Colígese, pues, que esto constituye un verdadero tibi dabo de amor. Quien así no ama es vena abierta en el manantial de piadosos sentimientos y eterno enamorado que muere de amor
"De un ave oyendo el armonioso trino..."
De los versos de Julián del Casal puede decirse lo que de sus obras dijo Goethe: todas mi obras son fragmentos de una confesión general. En "Hojas al Viento" el poeta diafaniza al hombre. Sus ternuras, sus aspiraciones, sus ensueños, todo surge en la rima y no hay secreto de aquel corazón que no se trence con ansia comunicativa en las cuerdas de esa lira. El amor, el eterno femenino, palpita en todos los lugares del libro como medio ambiente que nutre, el vigor de las estrofas, como atmósfera que envuelve las armonías y cadencias. De esta suerte, el mundo exterior queda para el poeta anulado por completo. El geniecillo de observación externa, huelga; la lente analítica, está opaca; el histrión de la comedia humana, dormita; la música trágica, yace ebria con las libaciones que le ofrece Venus. De las grandes jornadas del arte moderno no se ve en el libro ni una huella. Las grandes revoluciones de los gustos en privanza, los grandes efectos del modernismo, las irresistibles tendencias plasmadoras del arte coetáneo; inútil buscarlos allí. Parecen versos hechos en el aislamiento, bajo la campana neumática de un temperamento reconcentrado. Y en esa Cuba cuyo renacimiento se opera al presente con pasmosa actividad, el arte lírico modificándose también y sacudiendo la tutela del gusto viejo, está menesteroso de saludables renovaciones que cambien los dejos florentinos del verso por la energía fustigadora del concepto y por la humanización de los ideales. Será porque tiene que ser: nada en el haz de lo creado está inmóvil. Julián del Casal, apto sin ningún género de duda, seguirá esos senderos. El movimiento de su época lo arrastra y su gallarda lira acabará por recoger los ecos flotantes de su torno.
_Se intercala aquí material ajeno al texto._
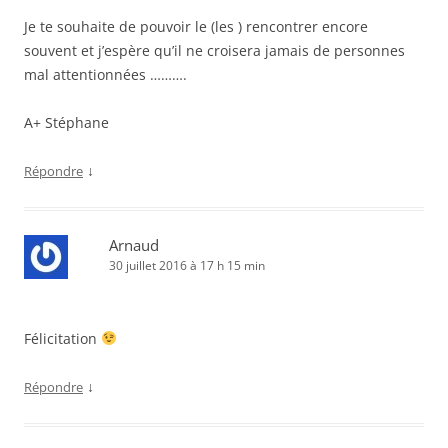
Je te souhaite de pouvoir le (les ) rencontrer encore
souvent et j’espère qu’il ne croisera jamais de personnes
mal attentionnées ……….
A+ Stéphane
↓
Répondre
Arnaud
30 juillet 2016 à 17 h 15 min
Félicitation
↓
Répondre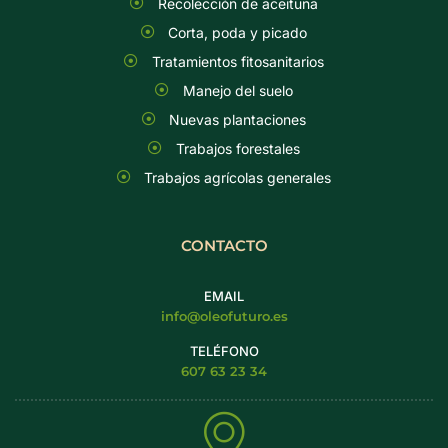
Recolección de aceituna
Corta, poda y picado
Tratamientos fitosanitarios
Manejo del suelo
Nuevas plantaciones
Trabajos forestales
Trabajos agrícolas generales
CONTACTO
EMAIL
info@oleofuturo.es
TELÉFONO
607 63 23 34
Por lo demás, hay en el libro trabajos de innegable mérito. La "Canción de la Morfina", el "Adiós del Polaco" y "Amor en el Claustro" tienen realce y se apoderan del ánimo. Algunos sonetos y el "Idilio realista" cautivan la atención. Y sobre muchos trabajos de empeño, sobresale el "Adiós al Brasil del Emperador D. Pedro II", poesía conocidísima y recibida con plácemes por los amigos de las letras.
El libro de Julián del Casal se necesita en nuestras bibliotecas, significa una faz de nuestro desenvolvimiento literario y un remanso en las ricas márgenes de la lírica hispano-americana.
El Fígaro, 29 de junio de 1890. pp. 3-4.